To get a true indicator of latency you need to ping through the switch ie. from one end client to another because this is handled by the ASICs and not the main CPU.
So you may just get a short burst of CPU activity and at the same time be pinging the switch and the latency looks really bad but in reality it isn't at all.
That said though, if you are continually running at a very high CPU level on a hardware based switch that is usually a sign of something wrong with the switch itself, either a bug or a configuration issue causing a lot of packets to be sent to the main CPU.
And then you can start seeing performance issues.
If the CPU gets too heavily loaded it can start missing control plane packets which could in worse case scenarios lead to losing neighborships with other L3 devices for example.
So it really depends with hardware based devices.
Thanks for your wonderful explanation. So what are the possible reasons that the client may experience performance/latency issues and what should be the approach to diagnose/troubleshoot those areas?
Difficult to give a complete answer because it depends on so many things.
General performance and or latency issues could simply be congested links in which case QOS or upgrading the link speed are viable options.
CPU usage on software routers is down to how much traffic and how many features you have enabled because all features use CPU and memory and everything is handled by the main CPU.

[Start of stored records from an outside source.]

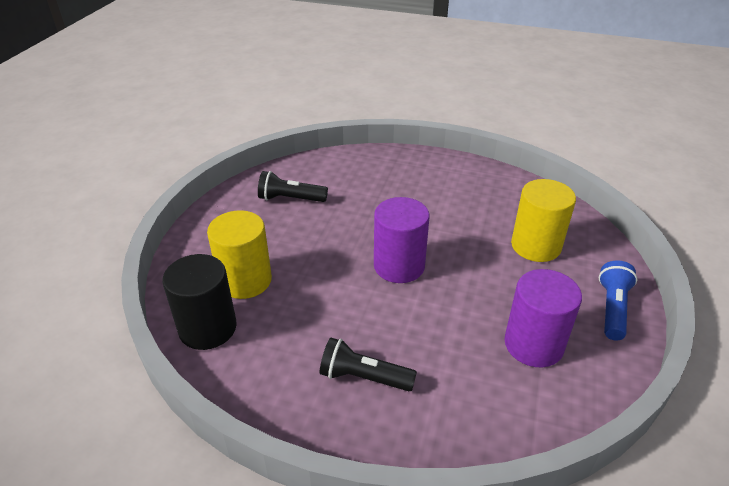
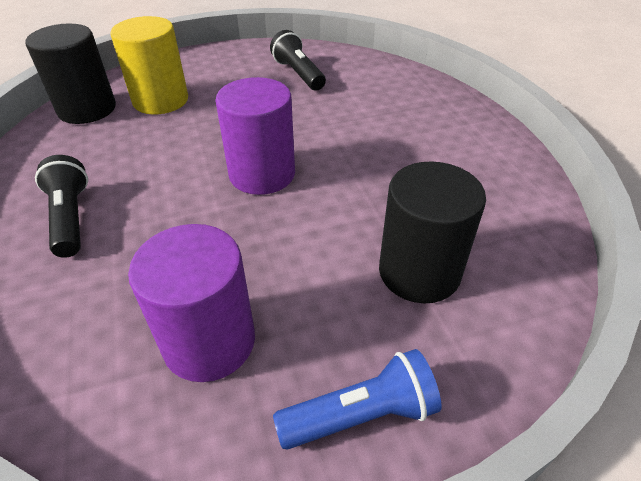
camera: 55 degrees right, 5 degrees up
yellow cylinder [511,179,576,262] -> black cylinder [379,161,486,303]

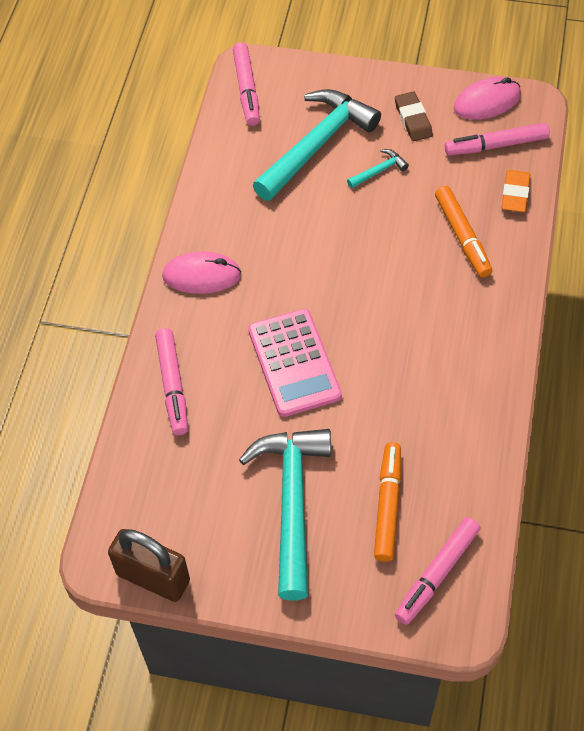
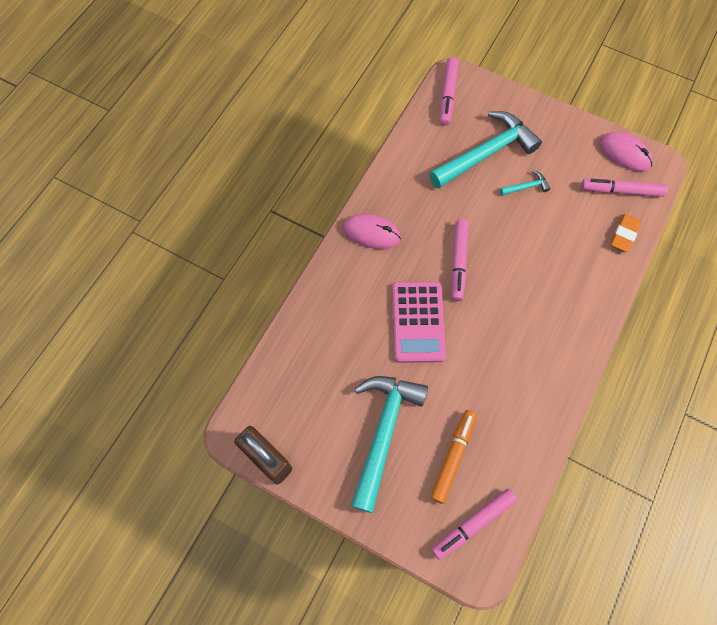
camera: 15 degrees right, 10 degrees up
pink marker [155,328,188,435] -> pink marker moved to [451,220,469,301]
brown eraser [395,91,433,141] -> none
orange marker [435,186,492,278] -> none
pink mouse [454,77,521,120] -> pink mouse turned 45 degrees clockwise [600,132,653,171]

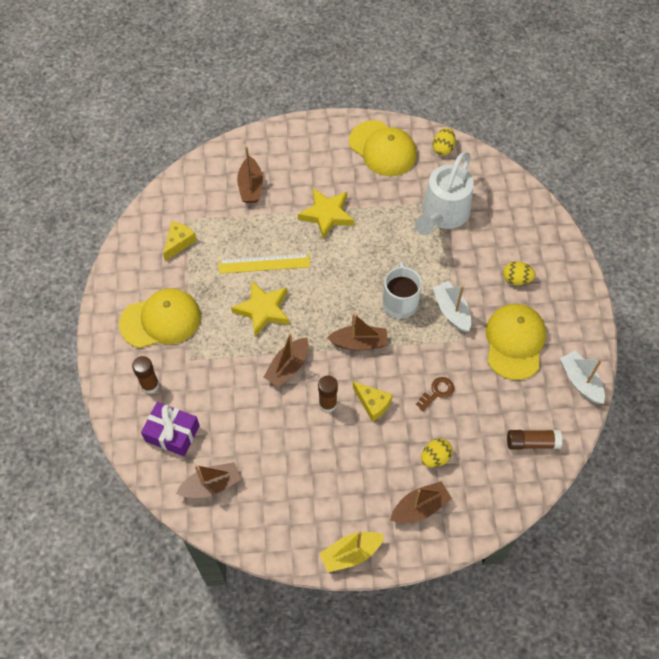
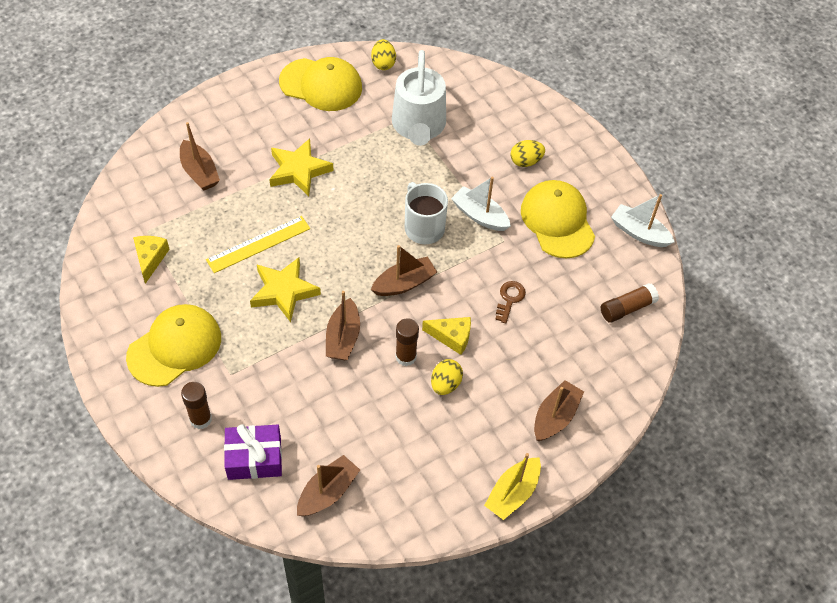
camera: 30 degrees left, 5 degrees down
yellow egg [421,438,453,468] -> yellow egg moved to [431,359,463,395]

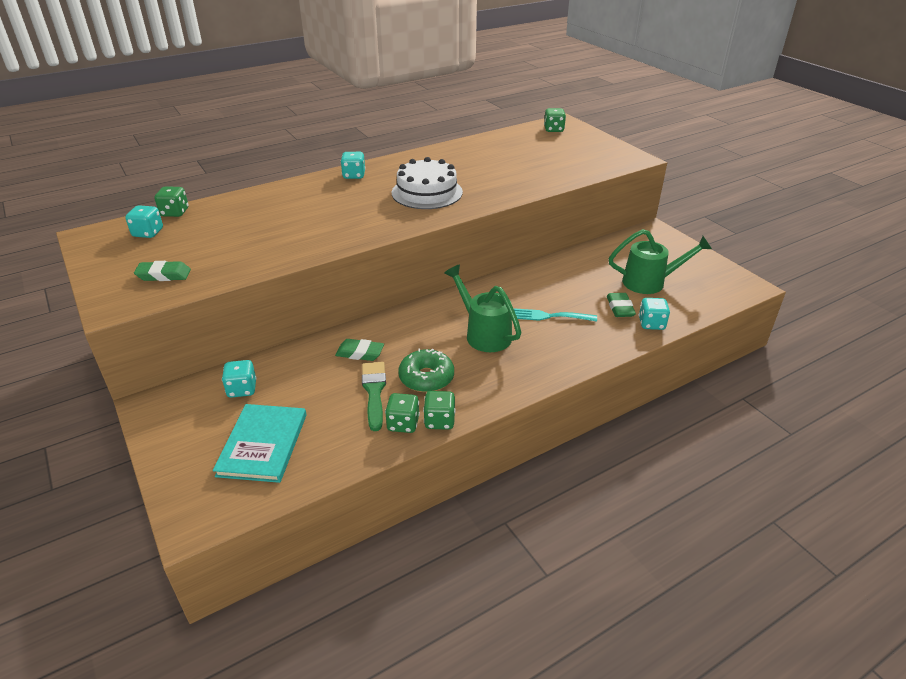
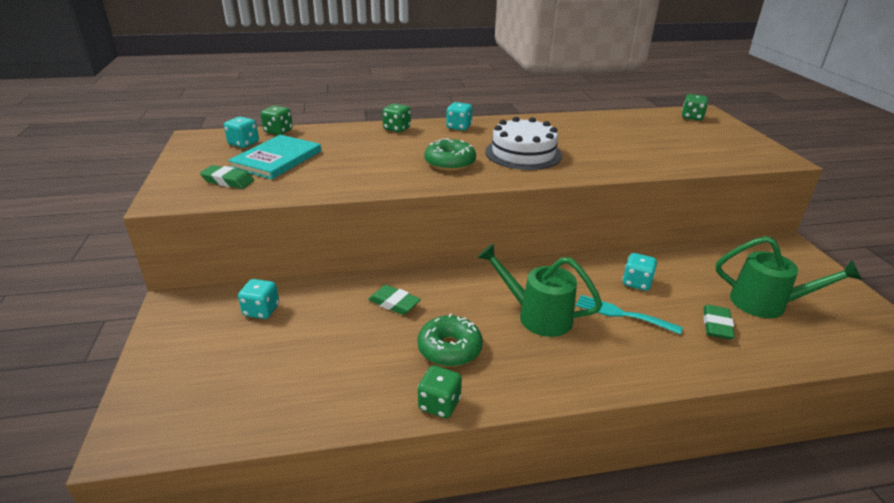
camera: 20 degrees right, 5 degrees down
turquoise book [213,404,306,483] -> turquoise book moved to [228,135,321,179]
green brush [362,362,386,431] -> none
green dice [385,393,420,433] -> green dice moved to [382,104,411,133]
green watering can [444,264,522,352] -> green watering can turned 45 degrees counterclockwise [477,243,602,337]
turquoise dice [639,298,670,330] -> turquoise dice moved to [622,253,657,291]
none -> green donut [425,138,476,171]

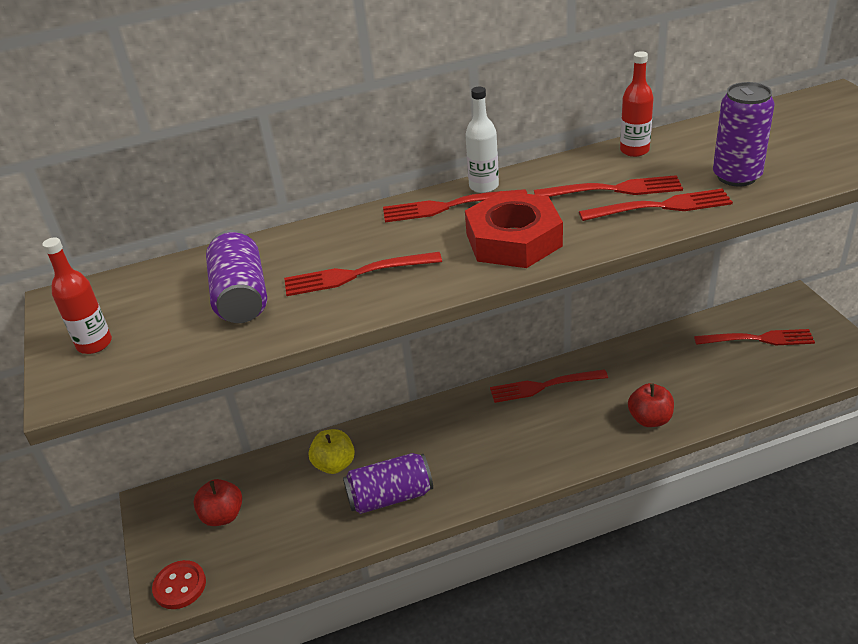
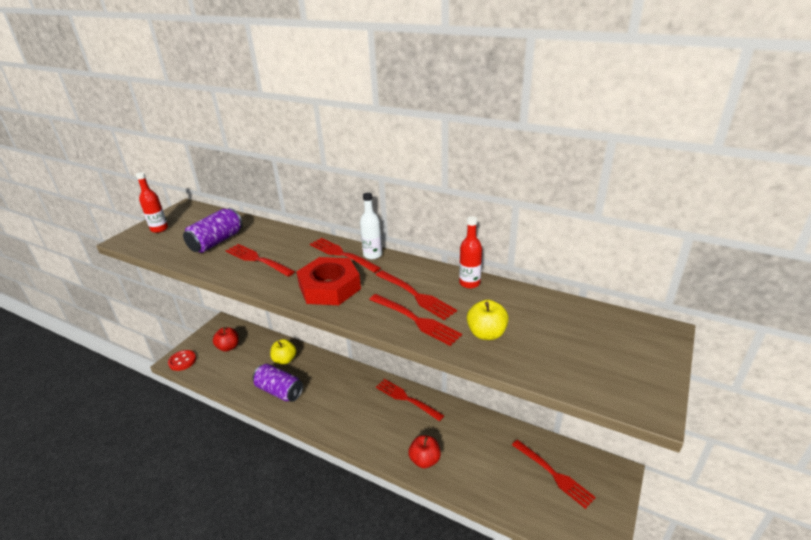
camera: 45 degrees right, 5 degrees down
purple can [713,82,775,186] -> yellow apple [467,300,509,340]

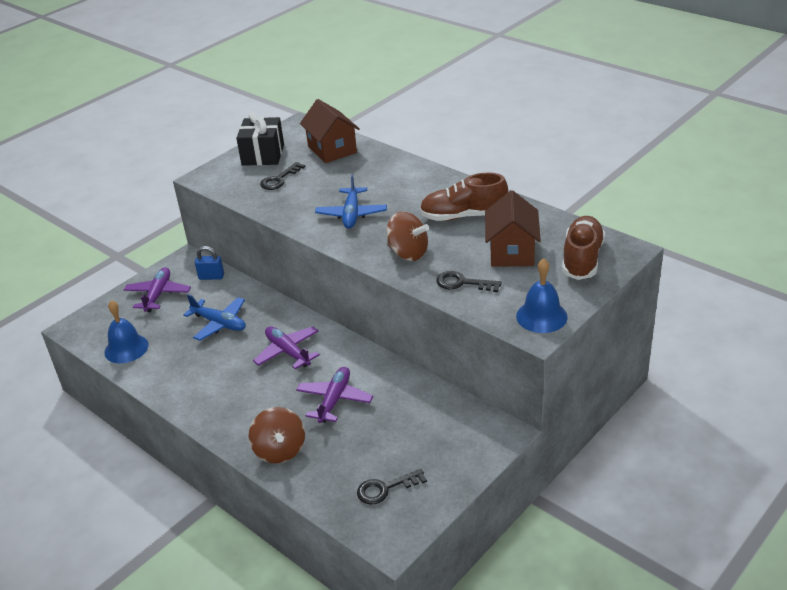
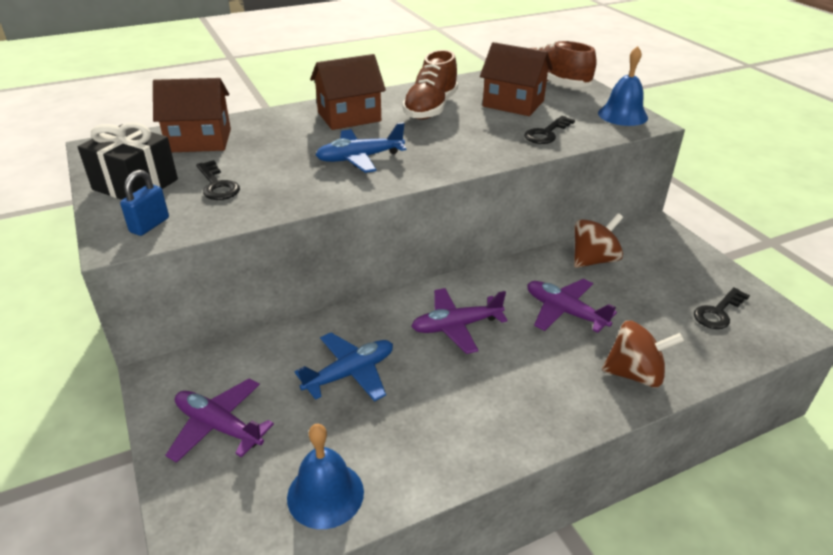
camera: 70 degrees left, 0 degrees up
blue padlock [195,246,224,280] -> blue padlock moved to [120,170,169,236]
blue plane [315,174,387,228] -> blue plane turned 135 degrees clockwise [316,122,407,173]
black key [357,469,427,505] -> black key turned 45 degrees clockwise [694,287,750,329]
brown spinning top [387,212,429,261] -> brown spinning top moved to [574,213,623,268]
none -> brown house [310,54,386,130]

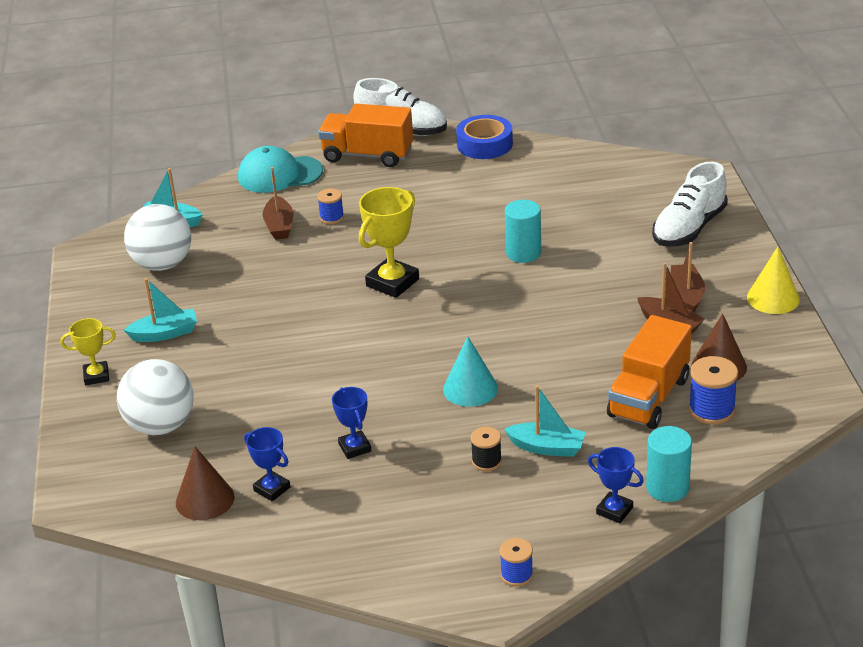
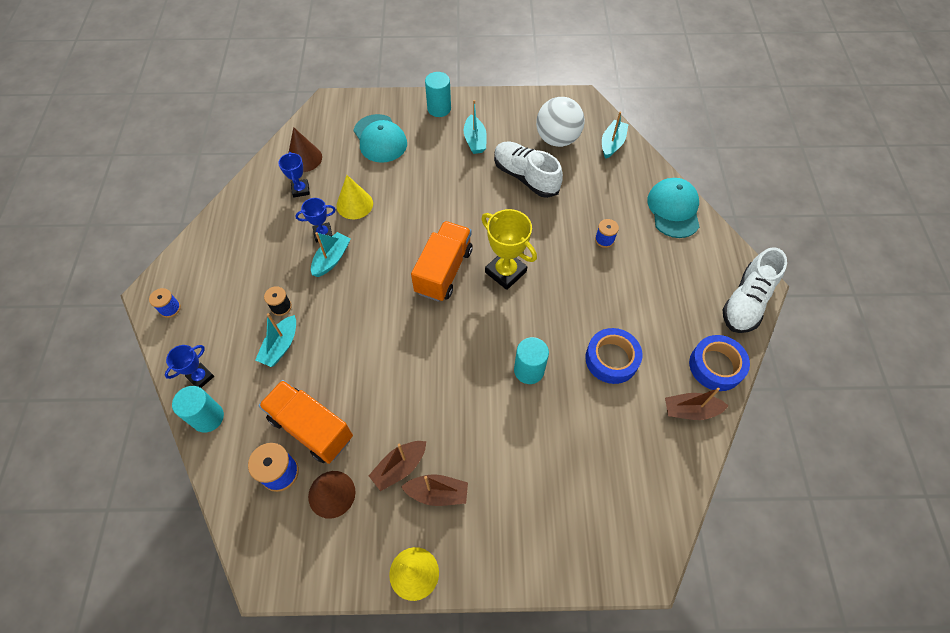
camera: 95 degrees right, 25 degrees up
yellow trophy [60,318,116,385] -> turquoise cylinder [425,72,451,117]
white ball [117,359,194,435] -> turquoise cap [354,114,407,163]
blue trophy [244,427,290,501] -> blue trophy turned 60 degrees counterclockwise [278,152,310,197]
brown boat [263,167,294,240] -> brown boat moved to [665,388,729,420]
orange truck [318,104,413,167] -> orange truck moved to [411,221,473,302]
turquoise cone [443,336,498,407] -> none
white shoe [652,161,728,247] -> white shoe moved to [494,141,563,198]
none -> turquoise boat [311,232,351,277]
none -> yellow cone [336,175,373,219]
none -> blue tape [585,328,642,384]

So with software based devices it's very important to factor that in.
Hardware based devices can be trickier because as I say CPU usage does not necessarily reflect how well the device is performing in the forwarding of traffic.
As a general rule and excluding things like STP loops etc which will obviously affect performance, if your hardware device is running a very high CPU and you are seeing performance issues you have to work out what is using the CPU.
More often than not it is packets being process switched ie. forwarded in software rather than hardware which can severly degrade the throughput.
The causes of packets being processed switched are many and Cisco have a lot of good troubleshooting documents that go into detail for hardware based switches.
I guess some care has to taken with these terms as they can be idealogical. For example control plane traffic, management traffic and data plane traffic will share the same physical medium between devices.
Best practice design often dictate that management plane traffic should be separate from user generated data plane traffic. An example of this segregation would be using a management VRF and potentially a differnet infrastructure for management - so that a data plane problem doesn't break your management plane.
Control plane traffic clearly need to run alongside data plane traffic as this is adjancencies are maintained between devices.